A forma de construir o texto tem vestígios cínicos. Precede sempre uma reflexão de um narrador-enunciador: " Toda culinária representa parte da cultura do seu povo. O modo de cozinhar criado pelo povo de rua revela características do seu próprio estilo de vida.". Em seguida, aparecem os relatos orais como forma de confirmação das sentenças argumentativas e explicativas: "Transformamos garrafas Pet em vasilhas, latas em panelas, recuperamos verduras caídas das barracas de feira. Nada se perde em nossas mãos” explica Robson. Segundo relata o Diógenes Laércio na sua obra: "Vidas e doutrinas de filósofos ilustres" (1977), o Diógenes, o filósofo cão, quando expunha suas reflexões filosóficas, contextualizava-as com relatos ou aforismos. Falando uma vez sobre a importância da natureza como fonte de inspiração de conduta moral, ele relatou uma história: "Estava diante de uma fonte, buscou uma caneca na sua mochila para beber água. De repente, uma criança apareceu e, com duas mãos, fez uma concha e bebeu a água. Imediatamente, ele jogou a caneca fora e fez a mesma concha e também bebeu a água".

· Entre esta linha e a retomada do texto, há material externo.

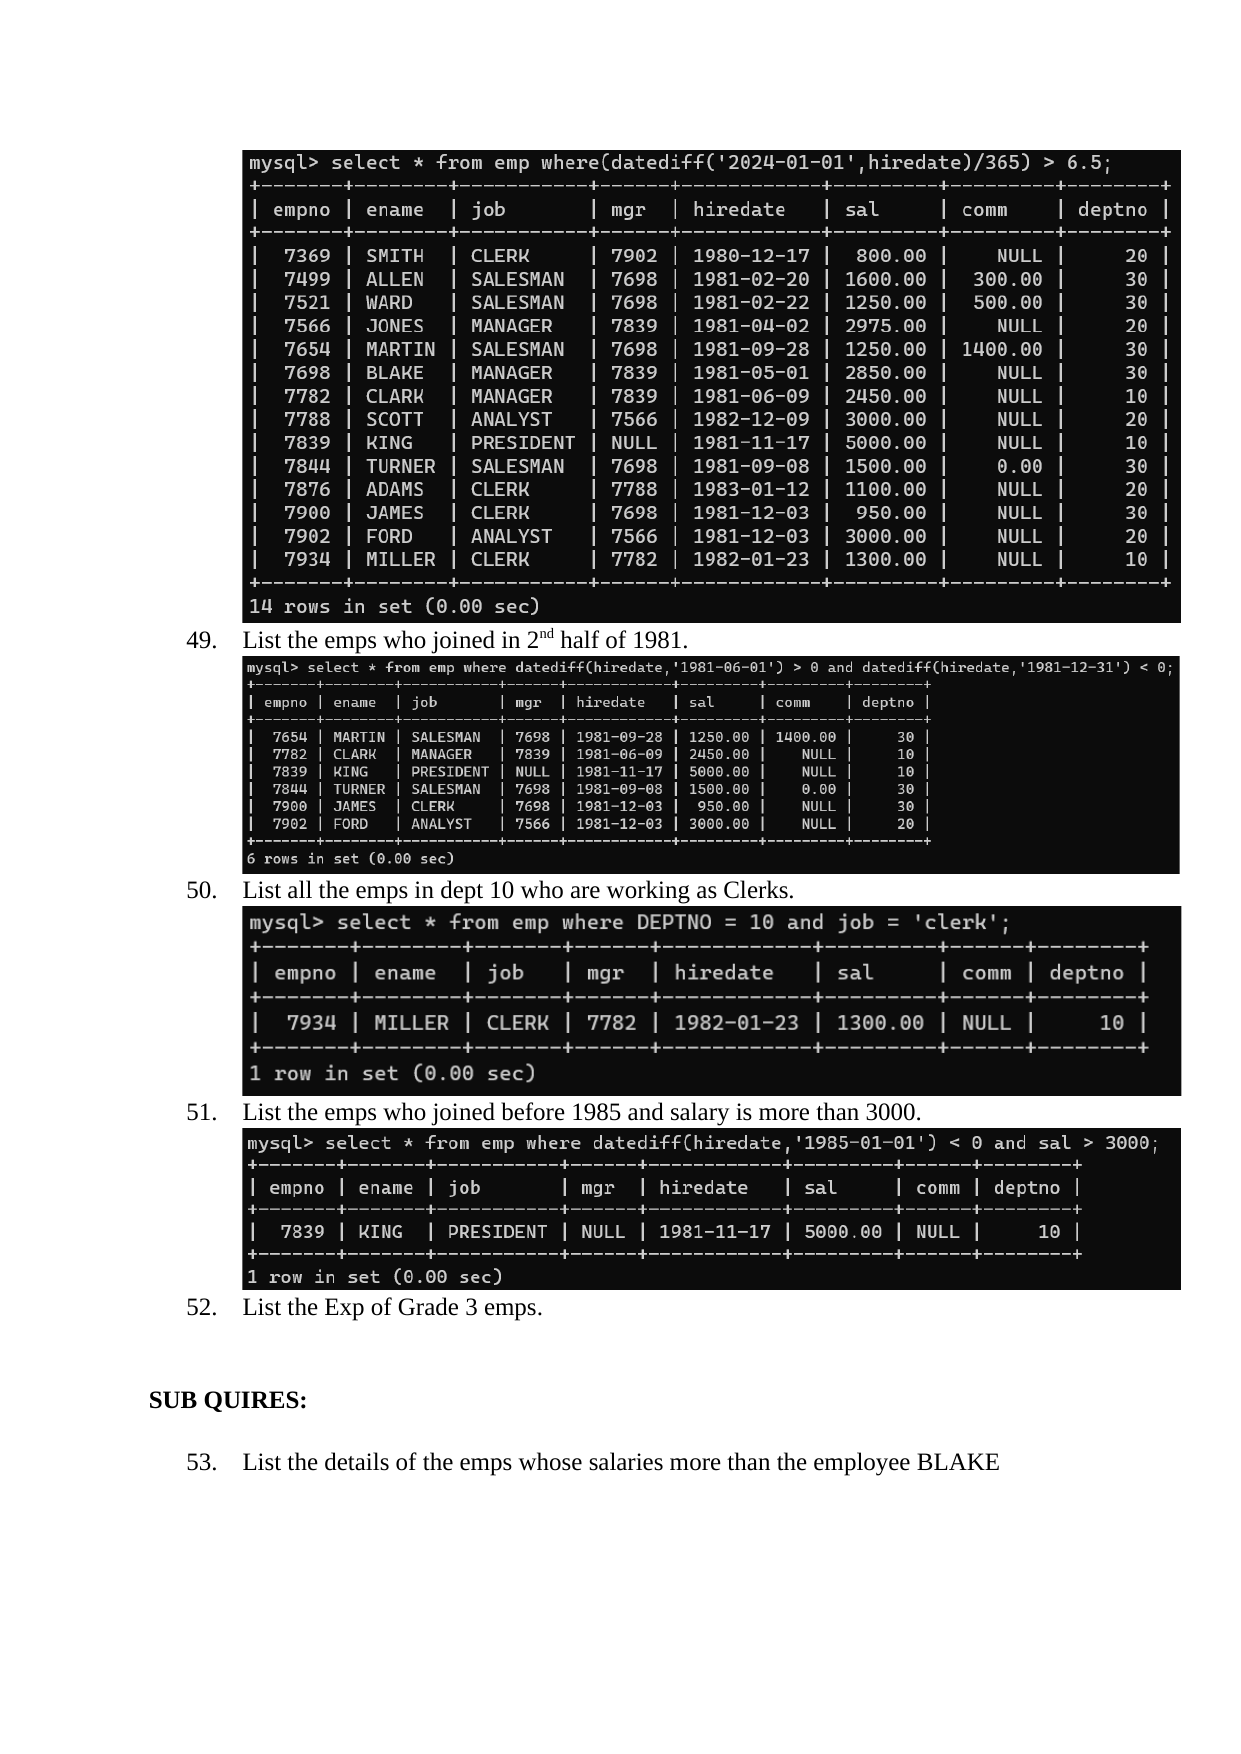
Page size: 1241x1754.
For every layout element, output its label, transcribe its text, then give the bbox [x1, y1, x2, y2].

list List the Exp of Grade 3 emps. [186, 1292, 1089, 1321]
picture [242, 656, 1180, 874]
picture [242, 150, 1181, 623]
list List the details of the emps whose salaries more than the employee BLAKE [186, 1447, 1089, 1476]
picture [242, 906, 1182, 1096]
text SUB QUIRES: [148, 1385, 1089, 1414]
list List all the emps in dept 10 who are working as Clerks. [186, 876, 1089, 904]
list List the emps who joined in 2nd half of 1981. [186, 625, 1089, 654]
list List the emps who joined before 1985 and salary is more than 3000. [186, 1097, 1089, 1126]
picture [242, 1128, 1181, 1290]
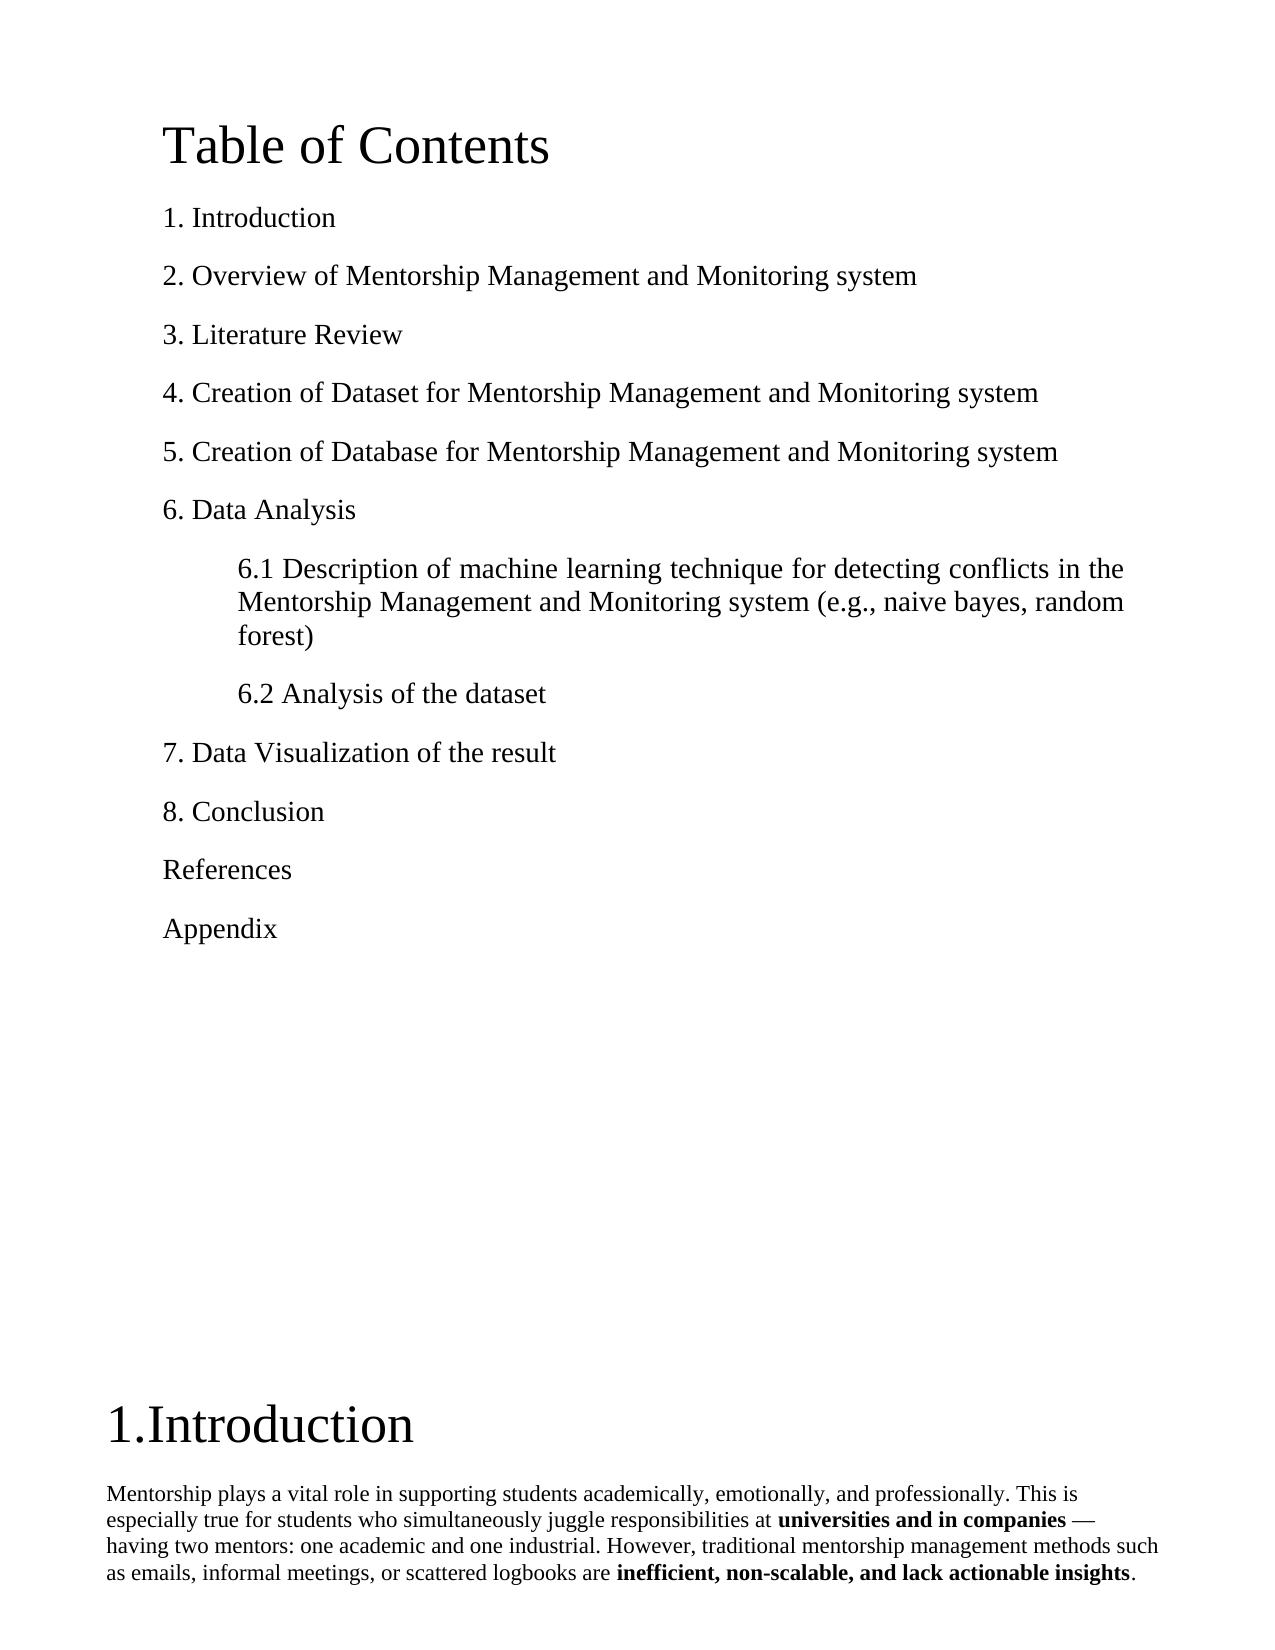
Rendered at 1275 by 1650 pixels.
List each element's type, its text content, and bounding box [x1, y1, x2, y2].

text References [162, 852, 1125, 886]
text Appendix [162, 911, 1125, 944]
text 6.1 Description of machine learning technique for detecting conflicts in the Mentorship Management and Monitoring system (e.g., naive bayes, random forest) [237, 551, 1125, 652]
text 2. Overview of Mentorship Management and Monitoring system [162, 258, 1125, 292]
text 6.2 Analysis of the dataset [162, 677, 1125, 710]
text 5. Creation of Database for Mentorship Management and Monitoring system [162, 434, 1125, 467]
title 1.Introduction [106, 1392, 1191, 1454]
text 3. Literature Review [162, 317, 1125, 350]
text 6. Data Analysis [162, 492, 1125, 526]
title Table of Contents [162, 112, 1125, 175]
text 8. Conclusion [162, 794, 1125, 827]
text Mentorship plays a vital role in supporting students academically, emotionally, and professionally. This is especially true for students who simultaneously juggle responsibilities at universities and in companies — having two mentors: one academic and one industrial. However, traditional mentorship management methods such as emails, informal meetings, or scattered logbooks are inefficient, non-scalable, and lack actionable insights. [106, 1479, 1162, 1585]
text 4. Creation of Dataset for Mentorship Management and Monitoring system [162, 375, 1125, 409]
text 7. Data Visualization of the result [162, 735, 1125, 769]
text 1. Introduction [162, 200, 1125, 233]
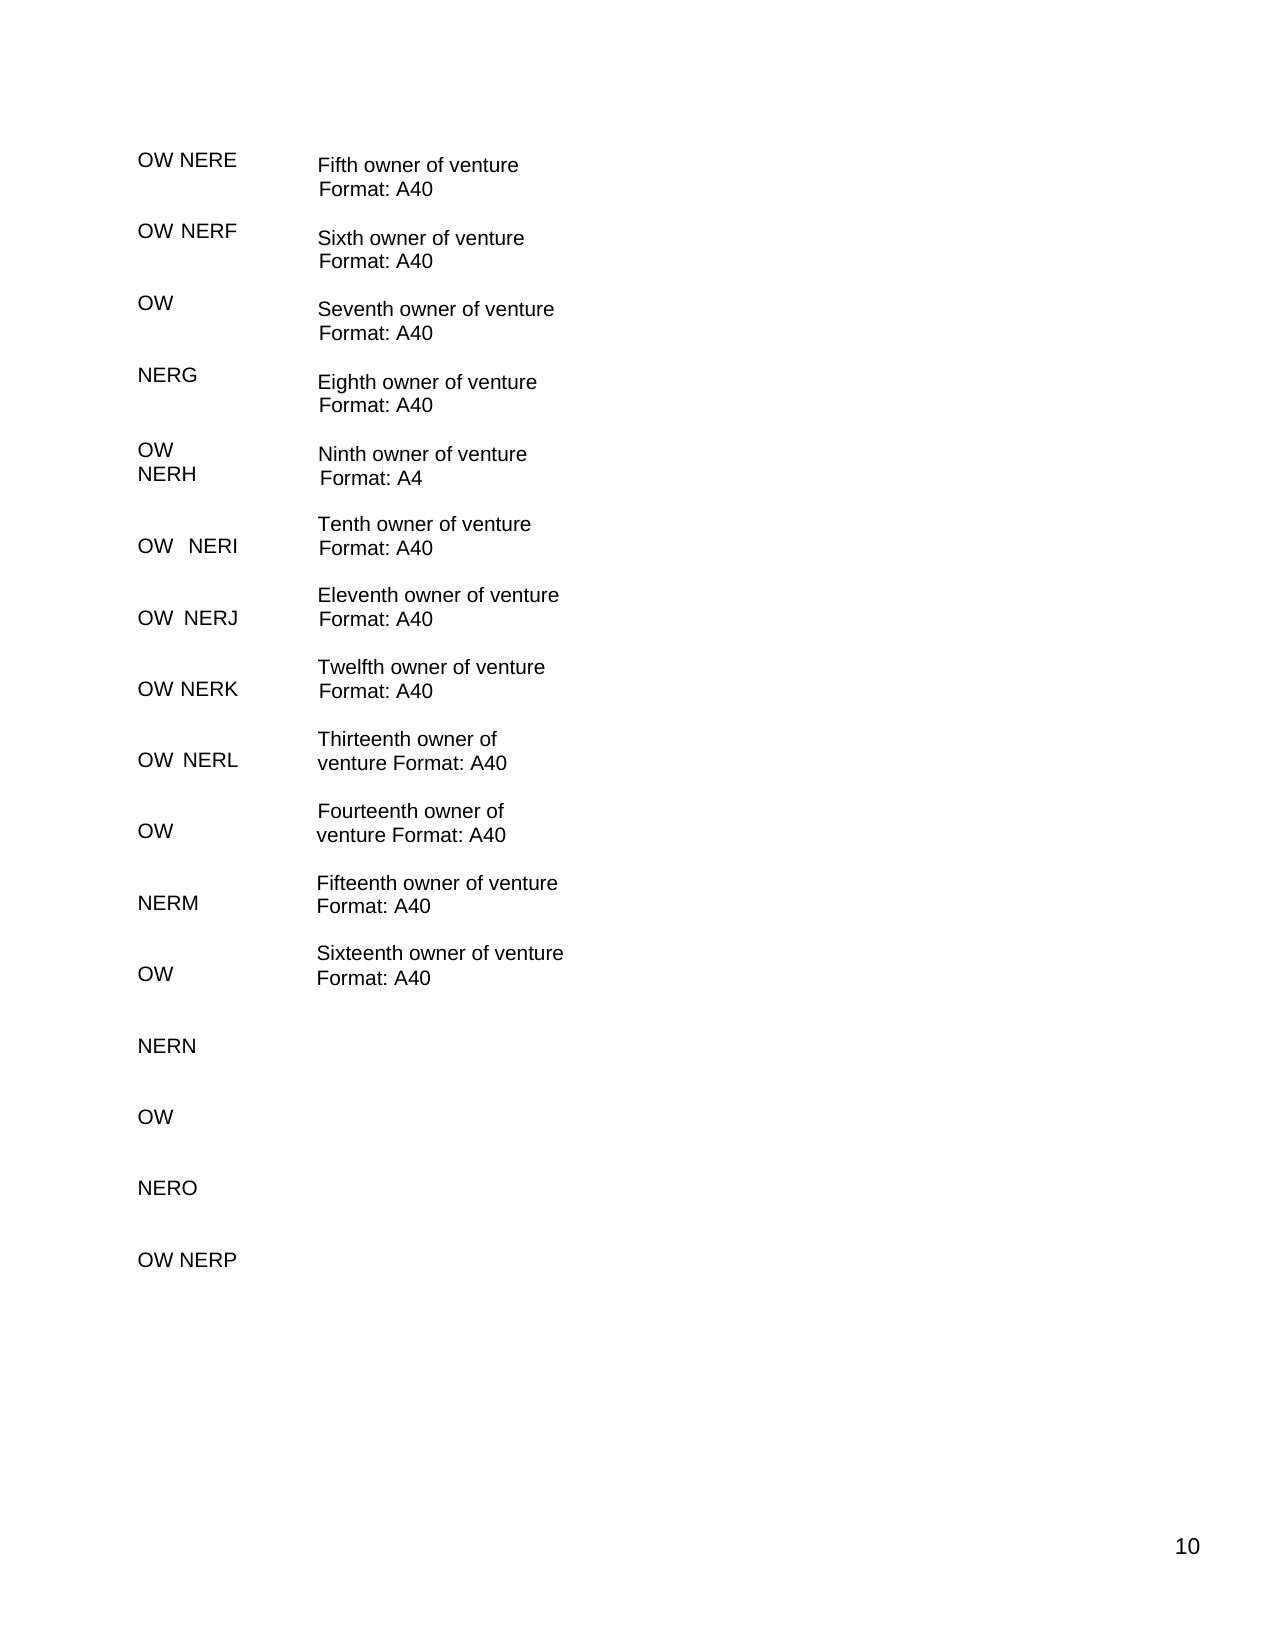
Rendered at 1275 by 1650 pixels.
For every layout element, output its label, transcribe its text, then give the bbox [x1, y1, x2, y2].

text OW NERE OW NERF OW NERG [137, 147, 237, 387]
text Eleventh owner of venture Format: A40 [317, 583, 597, 631]
text Seventh owner of venture Format: A40 [317, 297, 597, 344]
text Twelfth owner of venture Format: A40 [317, 655, 597, 703]
text Ninth owner of venture Format: A4 [318, 443, 597, 490]
text OW NERI OW NERJ OW NERK OW NERL OW NERM OW NERN OW NERO OW NERP [137, 534, 238, 1271]
text Thirteenth owner of venture Format: A40 [317, 727, 510, 774]
text Fifth owner of venture Format: A40 [317, 153, 527, 201]
text Sixth owner of venture Format: A40 [317, 225, 527, 273]
text Fourteenth owner of venture Format: A40 [316, 799, 527, 847]
text OW NERH [137, 437, 238, 485]
text Tenth owner of venture Format: A40 [317, 513, 534, 560]
text Eighth owner of venture Format: A40 [317, 370, 597, 417]
text Sixteenth owner of venture Format: A40 [316, 941, 597, 989]
text Fifteenth owner of venture Format: A40 [316, 871, 561, 918]
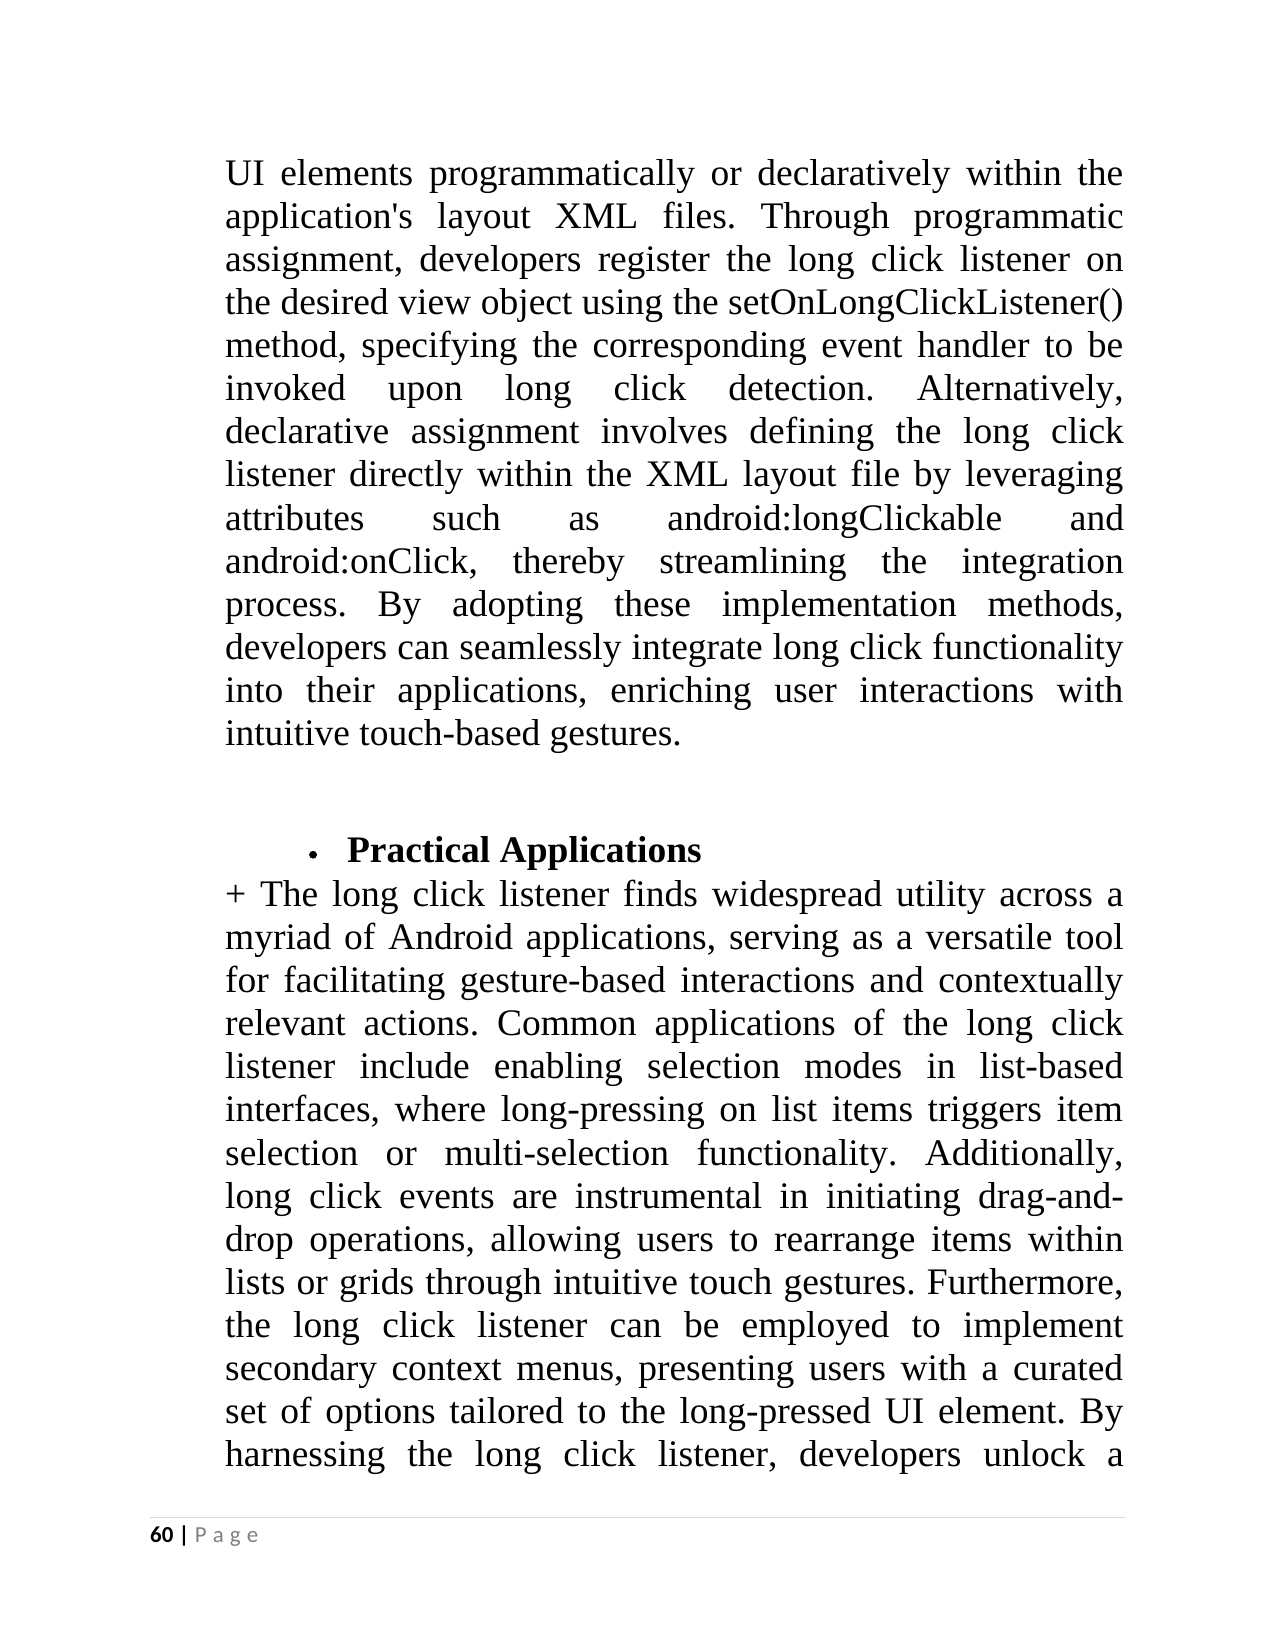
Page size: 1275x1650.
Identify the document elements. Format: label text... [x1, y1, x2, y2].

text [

Além da criatividade, a comida de rua tem um sabor diferente, não só porque é simples e gostosa, mas também porque é feita com solidariedade, criatividade e engenho numa época em que predomina o individualismo, a competição e a destruição do outro. O tempero não é feito somente com cebolas, alhos e coentro, mas, sobretudo, com o espírito de comunhão, de repartição, o que não se verifica nos esquemas hegemônicos da sociedade. Na Comunidade da Trindade, o cozinhar é sempre em forma de rodízio, outro limpa as verduras, corta os legumes. Só não participam os velhos ou os doentes. Todos, de alguma forma, participam de todas as atividades. Não há desperdício, come-se o suficiente para sobreviver. Quando há sobras, a comida é dividida entre todos os animais que vivem na comunidade.